Religion in California: Conference April 24-25
Today's guest post comes from Blaine Hamilton of Rice University, who informs us about the upcoming Religion in California conference to be held at the Graduate Theological Union, a spectacular location sitting right above the campus of the University of California, Berkeley, and providing a panoramic view of the Bay Area.
Later this month I am privileged to be participating in the Religion in California conference at the University of California-Berkeley. This focused event was organized by our own Ed Blum, along with Lynne Gerber and Jason Sexton, and it has been graciously funded by the California American Studies Association, Berkeley’s Religion, Politics, and Globalization Program, the Theological Engagement with California’s Culture Project, the Berkeley Center for the Study of Religion, and the Graduate Theological Union. Details below after the jump.
The conference will be held April 24-25, 2014 on the campuses of the Graduate Theological Union and UC Berkeley. The highlight of the event will most certainly be the keynote roundtable discussion on Thursday evening at 6:30pm with Lois Ann Lorentzen of the University of San Francisco, Joy Moore of Fuller Theological Seminary, and Matthew Avery Sutton of Washington State University.
However, as a scholar of Pentecostalism, I am most excited about my own panel on “Pentecostalisms,” which are of course a major feature of California’s religious landscape. Matthew Cromwell of San Diego State University will be offering a paper on Aimee Semple McPherson’s use of religious language in affirming patriotism and the nation-state as well as her endorsement of the war effort leading up to America’s involvement in the Second World War. Melanie Johnson of the Graduate Theological Union will be exploring the mediatization of religion through the efforts of celebrity preachers, many of whom have Pentecostal/Charismatic backgrounds. And Caroline Harris of UCLA will examine the migration patterns and intersections of holiness and Pentecostal communities in Southern California, challenging preconceived ideas about the stark divisions between rural and urban, male and female, and black and white at the beginning of the twentieth century.

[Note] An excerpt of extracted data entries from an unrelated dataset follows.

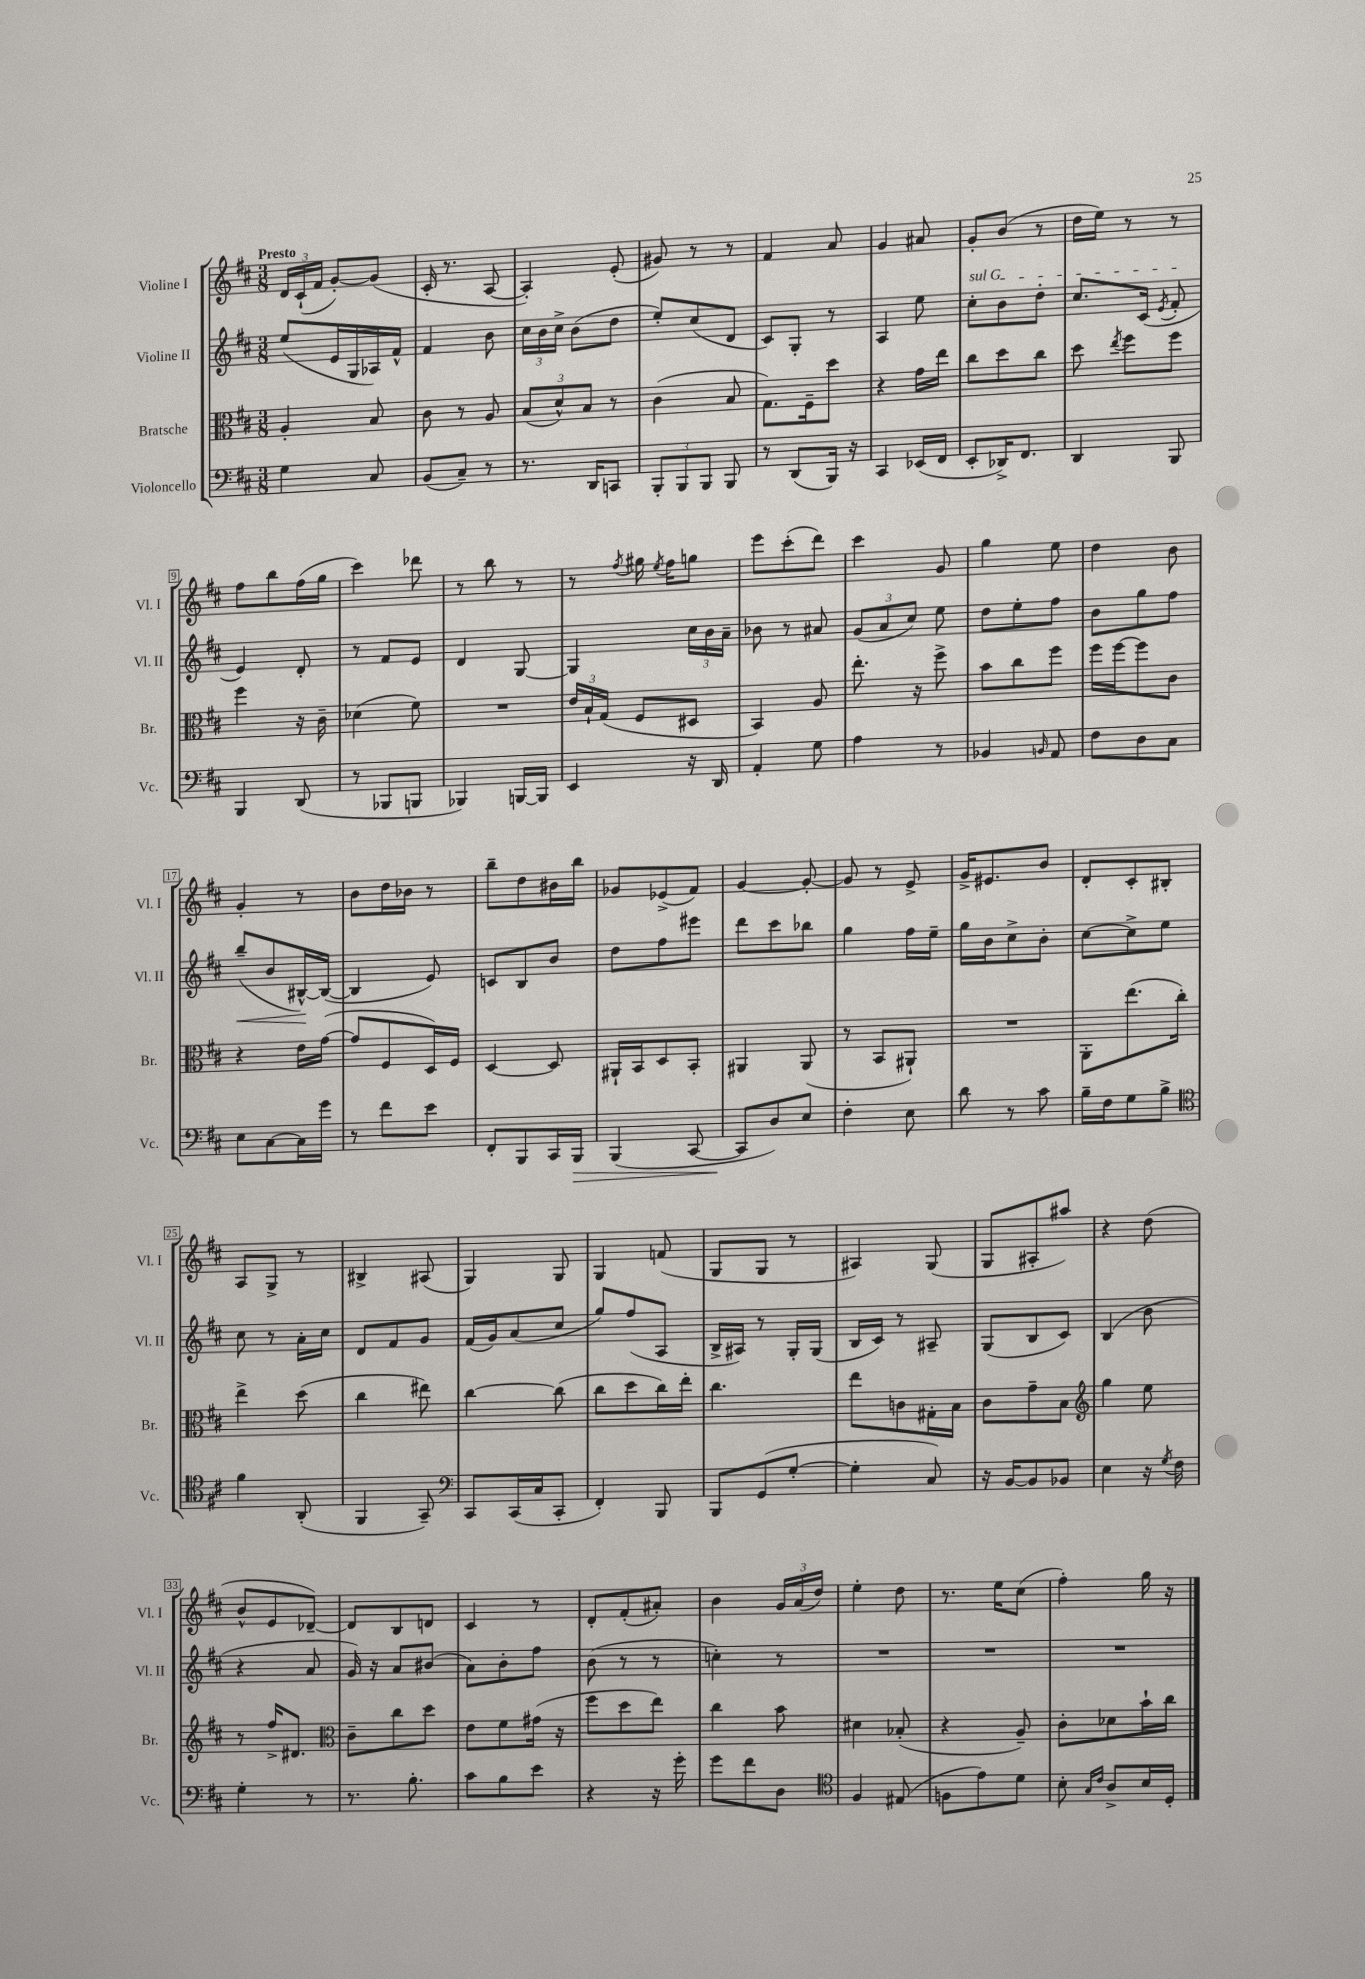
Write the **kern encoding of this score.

**kern	**kern	**kern	**kern
*staff4	*staff3	*staff2	*staff1
*clefF4	*clefC3	*clefG2	*clefG2
*k[f#c#]	*k[f#c#]	*k[f#c#]	*k[f#c#]
*M3/8	*M3/8	*M3/8	*M3/8
4G	4A'	(8ee	24d
.	.	.	(24c#`
.	.	.	24f#
.	.	16e	[8g')
.	.	16G	.
8C#	8B	16A-)	(8g]
.	.	16f#^^	.
=	=	=	=
(8BB	8c#	4f#	16c#'
.	.	.	8.r
8C#~)	8r	.	.
8r	8A	8b	[8A
=	=	=	=
8.r	(12B	24cc#	4A'])
.	.	24b	.
.	12d^^)	24cc#^	.
.	.	(8b	.
.	12B	.	.
16DD	.	.	.
8CC	8r	8dd	(8e'
=	=	=	=
12BBB'	(4c#	8ee')	8g#)
12BBB	.	.	.
.	.	(8cc#	8r
12BBB	.	.	.
8BBB	8B	8d	8r
=	=	=	=
8r	8.G)	8c#)	4f#
(8DD	.	8G'	.
.	16F#~	.	.
16BBB)	8dd	8r	8a
16r	.	.	.
=	=	=	=
4CC#	4r	4A	4g
(16EE-	16g	8ee	8a#
16FF#	16ee	.	.
=	=	=	=
8EE'	8cc#	8cc#'	8g'
16DD-^)	8dd	8b	(8b
8.FF#	.	.	.
.	8cc#	8dd'	8r
=	=	=	=
4DD	8dd	8.cc#	16dd
.	.	.	16ee)
.	8qee	.	.
.	8ff#	.	8r
.	.	(16c#	.
.	.	8qe	.
8BBB	8ff#	8f#'	8r
=	=	=	=
4BBB	4ff#	4e)	8ff#
.	.	.	8bb
(8DD	16r	8d'	(16ff#
.	16c#~	.	16gg
=	=	=	=
8r	(4d-	8r	4ccc#)
8BBB-	.	8f#	.
8BBB	8f#)	8e	8ddd-
=	=	=	=
4BBB-)	4.r	4d	8r
.	.	.	8bb
[16BBB	.	[8G	8r
16BBB]	.	.	.
=	=	=	=
4EE	24e	4G]	8r
.	24B`	.	.
.	(24G	.	.
.	.	.	8qff#
.	8F#	.	16gg#
.	.	.	8qee
.	.	.	16ff#
16r	8D#	24cc#	8gg
.	.	24b	.
16DD	.	.	.
.	.	24a~	.
=	=	=	=
4AA'	4BB)	8b-	8eee
.	.	8r	(8ccc#'
8G	8A	8a#	8ddd)
=	=	=	=
4A	8.ee'	(12g	4ccc#
.	.	12a	.
.	.	12cc#)	.
.	16r	.	.
8r	8ff#^	8ee	8g
=	=	=	=
4BB-	8b	8dd	4gg
.	8cc#	8ee'	.
16qqBB	.	.	.
8AA	8ff#	8ff#	8ee
=	=	=	=
8F#	16ff#	8b	4dd
.	[16ff#	.	.
8D	8ff#]	8gg	.
8C#	8c#	8ff#	8b
=	=	=	=
8E	4r	(8bb~	4g'
[8C#	.	8b	.
16C#]	16e	[16B#^^)	8r
16g	([16g	(16B#_	.
=	=	=	=
8r	8g]	4B#]	8b
8f#	8F#	.	16dd
.	.	.	16b-
8e	16D)	8e)	8r
.	16F#	.	.
=	=	=	=
8FF#'	[4D	8c	8bb~
8BBB	.	8B	8dd
16CC#	8D]	8b	16b#
16BBB	.	.	16bb
=	=	=	=
(4BBB	16AA#`	8dd	8g-
.	16BB	.	.
.	8D	8ff#	(8e-^
[8CC#	8BB'	8eee#	8f#)
=	=	=	=
8CC#]	4AA#	8ddd	[4g
8D)	.	8ccc#	.
8E	(8AA#	8bb-	8g'_
=	=	=	=
4F#'	8r	4gg	8g]
.	8BB	.	8r
8E	8AA#`)	16ff#	8e^
.	.	16ee~	.
=	=	=	=
8d	4.r	16gg	16g^
.	.	16b	8.e#
8r	.	8cc#^	.
8c#	.	8b'	8b
=	=	=	=
16B~	8AA'	[8cc#	8d'
16F#	.	.	.
8G	(8.ee	8cc#^]	8c#'
8B^	.	8ee	8B#'
.	16cc#')	.	.
=	=	=	=
*clefC4	*	*	*
4f#	4ee^	8cc#	8A
.	.	8r	8G^
(8AA'	(8dd	16a'	8r
.	.	16cc#	.
=	=	=	=
4FF#	4cc#	8d	4B#^
.	.	8f#	.
8GG~)	8ee#)	8g	(8A#
=	=	=	=
*clefF4	*	*	*
8CC#	[4cc#	(16f#	4G)
.	.	16g)	.
(16CC#	.	(8a	.
16C#	.	.	.
8CC#'	(8cc#]	8cc#	8G
=	=	=	=
4FF#')	8cc#	8gg)	4G
.	8dd	(8ff#	.
8BBB	16cc#)	8A	(8f
.	16ee'	.	.
=	=	=	=
8BBB	4.cc#	16B^	8G
.	.	16A#)	.
(8GG	.	8r	8G
[8G'	.	16G'	8r
.	.	(16G	.
=	=	=	=
4G']	8ee	16B	4A#)
.	.	16c#)	.
.	8c	8r	.
8C#)	16G#'	8A#~	(8G
.	16B	.	.
=	=	=	=
16r	8c#	(8G	8G
[16BB	.	.	.
8BB]	8g~	8B	8A#'
8BB-	8B	8c#)	8aa#)
=	=	=	=
*	*clefG2	*	*
4E	4gg	(4B	4r
16r	8ee	8b	(8dd
8qG	.	.	.
16F#	.	.	.
=	=	=	=
4G'	8r	4r	8b^^
.	16ff#^	.	8e
.	8.d#	.	.
8r	.	8a	[8d-~)
=	=	=	=
*	*clefC3	*	*
8.r	8c#~	16g)	8d-]
.	.	16r	.
.	8cc#	8a	8B
8.B'	.	.	.
.	8dd	(8b#	8d
=	=	=	=
8c#	8e	8a)	4c#
8B	8f#	8b'	.
8e	(16g#	8ff#	8r
.	16r	.	.
=	=	=	=
4r	8ff#	(8b	8d'
.	8dd	8r	(8f#'
16r	8ee)	8r	8a#')
16g'	.	.	.
=	=	=	=
8g	4cc#	4cc')	4b
8f#	.	.	.
8D	8b	8r	24g
.	.	.	(24a
.	.	.	24dd)
=	=	=	=
*clefC4	*	*	*
4F#	4d#	4.r	4ee'
(8E#	(8B-'	.	8dd
=	=	=	=
8F	4r	4.r	8.r
8e)	.	.	.
.	.	.	16ee
8d	8A~)	.	(8cc#
=	=	=	=
8B'	8c#'	4.r	4ff#')
16qqG	.	.	.
16qqc#	.	.	.
8A^	8d-	.	.
16B	16b`	.	16gg
16D'	16cc#	.	16r
==	==	==	==
*-	*-	*-	*-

For my own contribution, I will be examining the origins of Pentecostalism in California through the revival meetings of the Apostolic Faith Mission at 312 Azusa Street. The Azusa revivals are often noted for their interracial character and religious innovations, like speaking in tongues. While some scholars have commented on the cosmopolitan nature of Los Angeles as laying a foundation for the interracial mixing that occurred at Azusa Street, my research has revealed that the revivals were met with frequent resistance by local media, other ministers, and even fellow Pentecostals. Newspaper reporters from the Los Angeles Times and other Los Angeles papers railed against the racial and gender mixing that occurred at the services, especially the intimate encounters between black men and white women. The local ministerial association in Los Angeles investigated the revivals, concluding that the enthusiasm and religious fervor was dangerous for participants. Even some white Pentecostals feared the negative publicity that was being garnered by the interracial revivals and attempted to take control away from the African-American leadership. Los Angeles was anything but a racial utopia, and the leaders of the revivals faced significant conflict in response to their efforts to create an interracial religious community.
While significant attention has been paid to the conflicts over railroad cars, public parks, and other sites in the segregation of early twentieth century America, I believe that historians of American religion must also reflect on the role of religious groups in the resistance to and acceptance of racial segregation. Pentecostals are a perfect group for studying this phenomenon, and I look forward to sharing my research and gleaning insights from my fellow panelists and conference participants.
If you are interested and available, I hope that you will consider joining us as well.